Brief A: Can you pull out every line in the records that contains the word "Jinekoloji"?

Passage to read:
━━━━━━━━
# Autocross



## YoungAssazyn (Apr 12, 2005)

i want to get and se-r and set it up for autocross. does anyone have any good suggestions on what mods are best for this type of racing?


----------



## Matt93SE (Sep 17, 2003)

what class do you plan to run?
how much do you want to spend?
what year of SE-R are you thinking about?

lots of good info here:
http://www.se-r.net/suspension/


----------



## bahearn (Jul 15, 2002)

I would suggest using the search button. Also, visit sr20forum and use their search feature. Finally, visit se-r.net for some old, but still applicable information.


----------



## enjoydride (Jun 4, 2003)

Hi all Im kind of new here to this forum but the thing is that I have been racing a b13 chassis with a ga16de in the local road racing events and my actual set up goes as follows:
1. Kumho victory racers 35 psi 
2. ATS competition light wheels 15x7 35 off set
3. AGX shocks start 6 back and 3 fronts
4. Hyperco springs 300 front 200 back
5. ST sway bars
6. Front and rear strut brace
7. Camber adjust 1deg back 2 front

I ran this all year and won everything in my class that’s including SE-Rs and SPEC Vs


----------



## Jess_Spec_V (Jun 21, 2004)

Im a little late replying to this post. 
BUT, I have been racing this season with my spec v. I have won in my class but I have raced in different classes during the season. I am a beginner but Ive learned a little. Is this an SE R or SE R SPEC V? Staying in stock class is probably best especially if you are a beginner. I have found that the stock classes tend to be pretty competitive as there are minimal upgrades permitted. You can have r compound tires (probably the most helpful thing and my next purchase), intake and exhaust, and I believe struts. So far, I have been racing completely stock and am very happy with the performance.
Before doing anything to the car, race it as is and see how you feel....upgrading does not always benefit you. If it is a spec v, you will be in d stock and if its a regular se r, it will be in g stock. first do everything all the upgrades allowed to remain in your stock class, the more you have done in a lower class, the more competitive you will be.


----------



## enjoydride (Jun 4, 2003)

Jess_Spec_V said:


> Im a little late replying to this post.
━━━━━━━━
Brief B: What comes next in the autocross forum thread, starting right after its final line?

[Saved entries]
━━━━━━━━
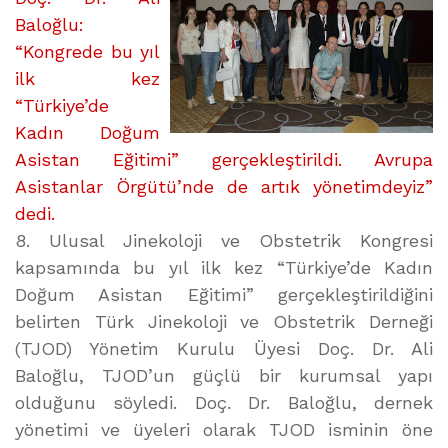
YAPILDI”
Baloğlu:
üzerine
“Kongrede bu yıl
ilk kez
“Türkiye’de
Kadın Doğum
Asistan Eğitimi” gerçekleştirildi. Avrupa
Asistanlar Örgütü’nde de artık yönetimdeyiz”
dedi.
8. Ulusal Jinekoloji ve Obstetrik Kongresi
kapsamında bu yıl ilk kez “Türkiye’de Kadın
Doğum Asistan Eğitimi” gerçekleştirildiğini
belirten Türk Jinekoloji ve Obstetrik Derneği
(TJOD) Yönetim Kurulu Üyesi Doç. Dr. Ali
Baloğlu, TJOD’un güçlü bir kurumsal yapı
olduğunu söyledi. Doç. Dr. Baloğlu, dernek
yönetimi ve üyeleri olarak TJOD isminin öne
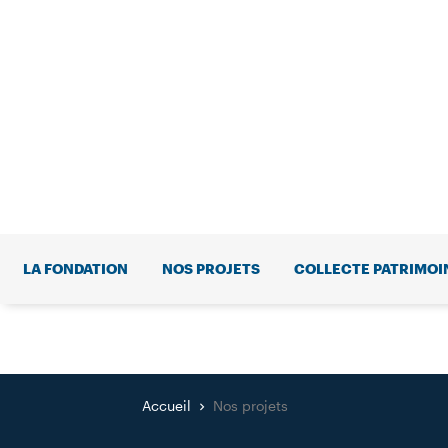
LA FONDATION
NOS PROJETS
COLLECTE PATRIMOI
Accueil
Nos projets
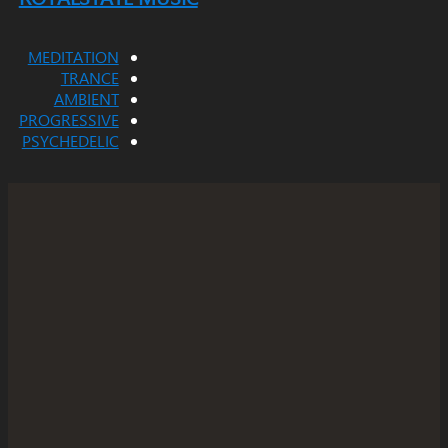
MEDITATION
TRANCE
AMBIENT
PROGRESSIVE
PSYCHEDELIC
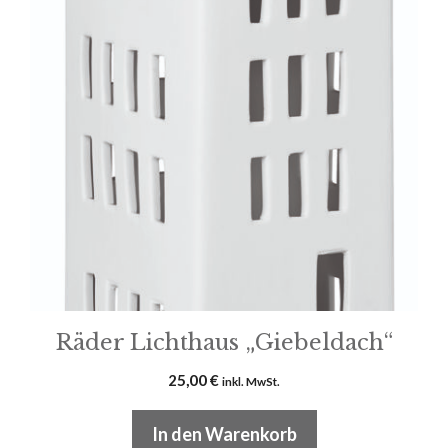
Räder Lichthaus „Giebeldach“
25,00
€
inkl. MwSt.
In den Warenkorb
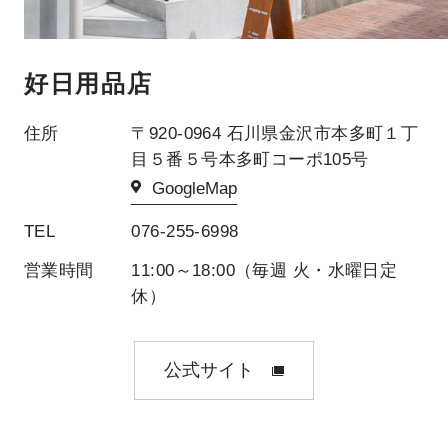
好日用品店
住所
〒920-0964 石川県金沢市本多町１丁
目５番５号本多町コーポ105号
GoogleMap
TEL
076-255-6998
営業時間
11:00～18:00（毎週 火・水曜日定
休）
公式サイト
━━━━━━━━
Response box A:
8. Ulusal Jinekoloji ve Obstetrik Kongresi
belirten Türk Jinekoloji ve Obstetrik Derneği

Response box B:
> BUT, I have been racing this season with my spec v. I have won in my class but I have raced in different classes during the season. I am a beginner but Ive learned a little. Is this an SE R or SE R SPEC V? Staying in stock class is probably best especially if you are a beginner. I have found that the stock classes tend to be pretty competitive as there are minimal upgrades permitted. You can have r compound tires (probably the most helpful thing and my next purchase), intake and exhaust, and I believe struts. So far, I have been racing completely stock and am very happy with the performance.
> Before doing anything to the car, race it as is and see how you feel....upgrading does not always benefit you. If it is a spec v, you will be in d stock and if its a regular se r, it will be in g stock. first do everything all the upgrades allowed to remain in your stock class, the more you have done in a lower class, the more competitive you will be.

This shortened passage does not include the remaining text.